There are two properties of the differences which can help us to get other sequences which can be differenced to zero. First - if you multiply a sequence by a constant and take a difference of that sequence it's the same as if you took the difference and multiplied it by that same constant. Second - if you sum two sequences and take the difference it's the same as if you did it in the reversed order. These properties are not difficult to prove and you're encouraged to do so if you don't see it at the first glance.
From these properties follows that if you take any linear combination of sequences of binomial coefficient they can be reduced to zero by applying differences.
With this discovery new questions arose. Are there any other sequences that these which can be reduced to zero? And which sequences are the linear combinations of sequences of binomial coefficients? You might have guessed the answer to the second question. These should be the polynomials. But such statement requires a proof.
Problem 2.4
Prove or disprove that the linear combination of sequences of binomial coefficients are the same as the polynomials.

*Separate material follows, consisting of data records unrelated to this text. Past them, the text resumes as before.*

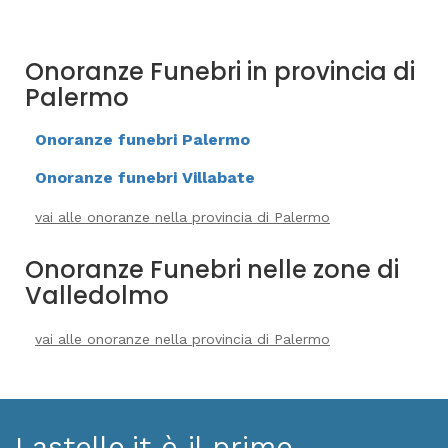
Onoranze Funebri in provincia di
Palermo
Onoranze funebri Palermo
Onoranze funebri Villabate
vai alle onoranze nella provincia di Palermo
Onoranze Funebri nelle zone di
Valledolmo
vai alle onoranze nella provincia di Palermo
Lastello.it è il primo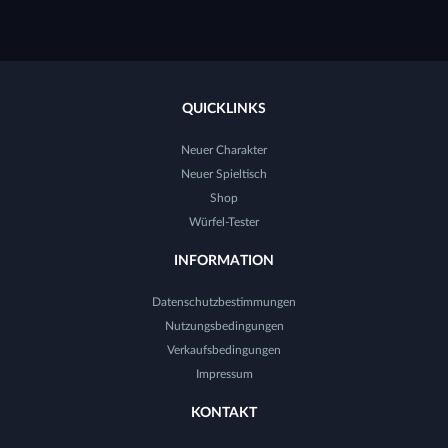
QUICKLINKS
Neuer Charakter
Neuer Spieltisch
Shop
Würfel-Tester
INFORMATION
Datenschutzbestimmungen
Nutzungsbedingungen
Verkaufsbedingungen
Impressum
KONTAKT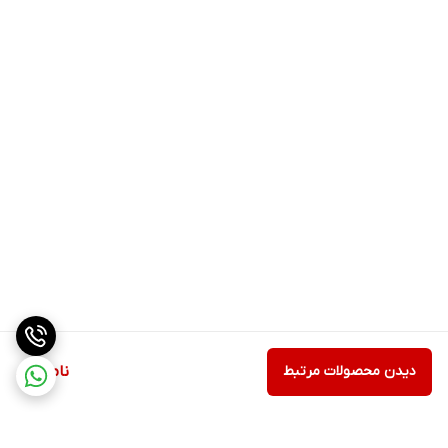
دیدن محصولات مرتبط
ناموجود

The solution displays when you hover above it.
This proof should have two parts. The verification that all sequences of binomial coefficients can be written as polynomials and that all the power sequences can be written as a linear combination of sequences of binomial coefficients.
The first part is quite easy. A binomial coefficient of class k is by definition a product of k polynomials of degree 1. It is therefore a polynomial of degree k.
The second part is a bit harder and could've been done using the mathematical induction once again - we can get a polynomial with degree one less if we subtract an appropriate multiple of an appropriate binomial coefficient.
However there is also prettier and perhaps more difficult to understand solution using linear algebra. If you're not familiar with it feel free to skip this.
You want to shove that two vector spaces with two different basis vectors are isomorph. That means that there should be a matrix A which transforms one basis vector to the other and vice versa. You can transform the powers into the binomial coefficients easily - the k-th binomial coefficient is a polynomial of degree k. You therefore have the matrix A for this transformation. Note that as the degree is k in the k-th row, the matrix is bottom triangular and has non zero elements on the diagonal. That means it's regular and therefore has an inverse (which is also a bottom triangular matrix). But its inverse transforms the binomial coefficients into the powers and the two vector spaces are therefore equal.
So all the polynomial sequences can be reduced to zero by taking the difference. You'll see in the next chapter that these are the only sequences with this property.
In this chapter you've seen how to easily take differences of sequences where every element is binomial coefficient of the same class. For any other polynomial it's possible to express it as a linear combination of these sequences and when the coefficient for the linear combination are found, the forward differences of any order can be computed efficiently.
If we combine it with the theorem from the end of the last chapter, we see that up to a constant factor we can compute all the partial sums of these sequences as well.